_Work to be completed_:
What is wanted is the full listing, word for word, without its pictures.

-- The data follows --

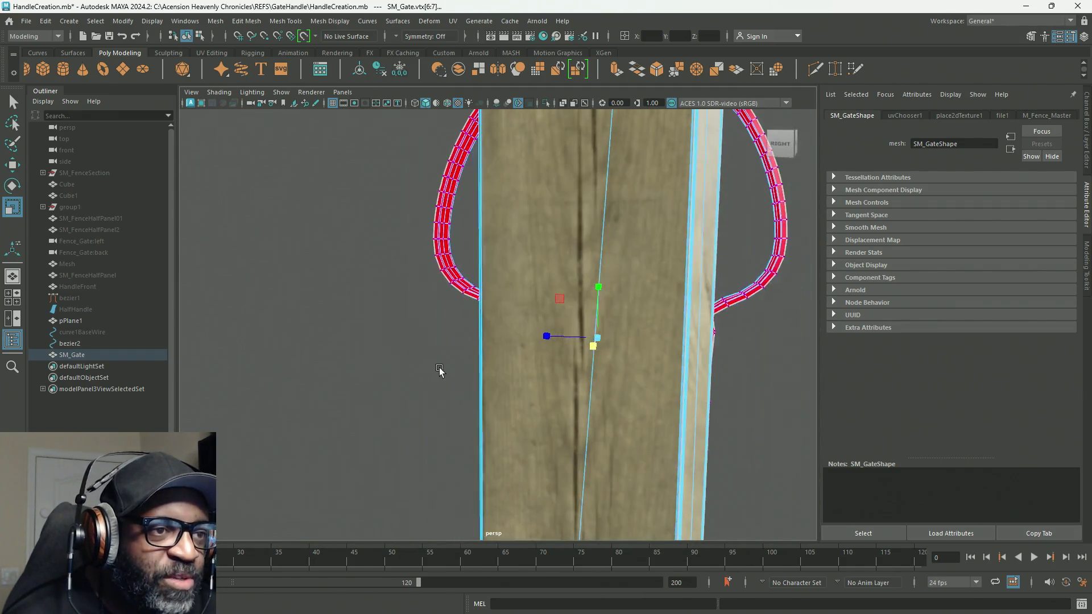
# Step: Stretch the hole's vertex ring taller along Y into a circle, then return to Object Mode
pyautogui.moveTo(417, 211)
pyautogui.mouseDown()
pyautogui.moveTo(591, 491)
pyautogui.moveTo(450, 490)
pyautogui.moveTo(422, 401)
pyautogui.moveTo(453, 373)
pyautogui.moveTo(478, 378)
pyautogui.moveTo(452, 319)
pyautogui.moveTo(491, 319)
pyautogui.mouseUp()
pyautogui.press('f')
pyautogui.moveTo(498, 277); pyautogui.dragTo(500, 261)
pyautogui.moveTo(528, 324)
pyautogui.keyDown('alt'); pyautogui.mouseDown()
pyautogui.moveTo(564, 390)
pyautogui.moveTo(536, 390)
pyautogui.moveTo(587, 401)
pyautogui.moveTo(458, 324)
pyautogui.mouseUp(); pyautogui.keyUp('alt')
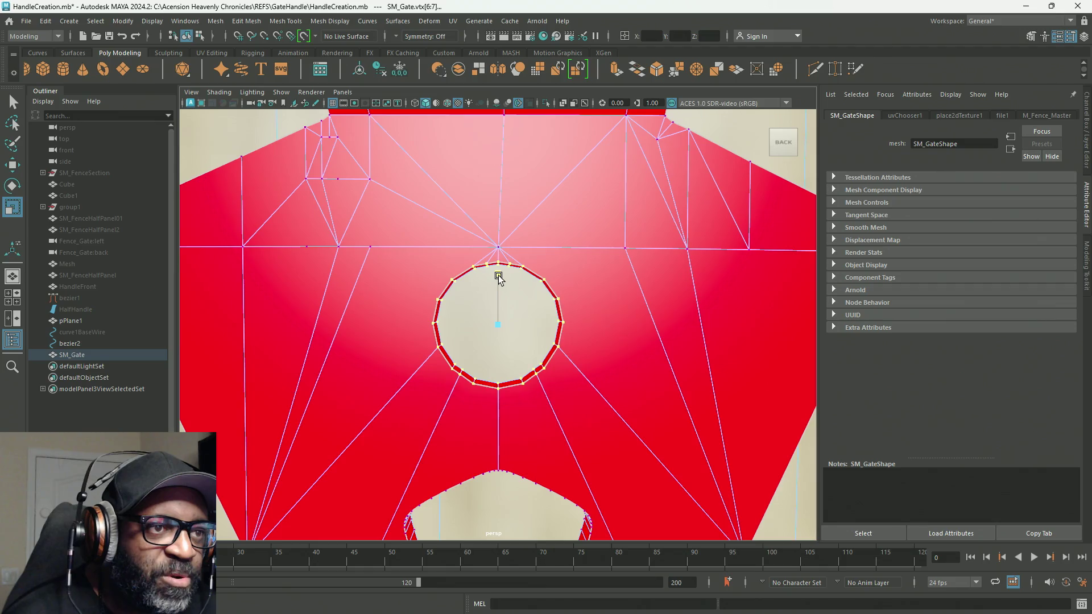
pyautogui.scroll(-10, 499, 277)
pyautogui.moveTo(499, 276)
pyautogui.keyDown('alt'); pyautogui.mouseDown()
pyautogui.moveTo(394, 404)
pyautogui.moveTo(583, 410)
pyautogui.moveTo(619, 383)
pyautogui.moveTo(580, 298)
pyautogui.mouseUp(); pyautogui.keyUp('alt')
pyautogui.moveTo(584, 289); pyautogui.dragTo(643, 272, button='right')
pyautogui.moveTo(631, 344)
pyautogui.keyDown('alt'); pyautogui.mouseDown()
pyautogui.moveTo(541, 337)
pyautogui.moveTo(668, 344)
pyautogui.mouseUp(); pyautogui.keyUp('alt')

-- The data concluded --

_Solution to the problem_:
# Step: Stretch the hole's vertex ring taller along Y into a circle, then return to Object Mode
pyautogui.moveTo(417, 211)
pyautogui.mouseDown()
pyautogui.moveTo(591, 491)
pyautogui.moveTo(450, 490)
pyautogui.moveTo(422, 401)
pyautogui.moveTo(453, 373)
pyautogui.moveTo(478, 378)
pyautogui.moveTo(452, 319)
pyautogui.moveTo(491, 319)
pyautogui.mouseUp()
pyautogui.press('f')
pyautogui.moveTo(498, 277); pyautogui.dragTo(500, 261)
pyautogui.moveTo(528, 324)
pyautogui.keyDown('alt'); pyautogui.mouseDown()
pyautogui.moveTo(564, 390)
pyautogui.moveTo(536, 390)
pyautogui.moveTo(587, 401)
pyautogui.moveTo(458, 324)
pyautogui.mouseUp(); pyautogui.keyUp('alt')
pyautogui.scroll(-10, 499, 277)
pyautogui.moveTo(499, 276)
pyautogui.keyDown('alt'); pyautogui.mouseDown()
pyautogui.moveTo(394, 404)
pyautogui.moveTo(583, 410)
pyautogui.moveTo(619, 383)
pyautogui.moveTo(580, 298)
pyautogui.mouseUp(); pyautogui.keyUp('alt')
pyautogui.moveTo(584, 289); pyautogui.dragTo(643, 272, button='right')
pyautogui.moveTo(631, 344)
pyautogui.keyDown('alt'); pyautogui.mouseDown()
pyautogui.moveTo(541, 337)
pyautogui.moveTo(668, 344)
pyautogui.mouseUp(); pyautogui.keyUp('alt')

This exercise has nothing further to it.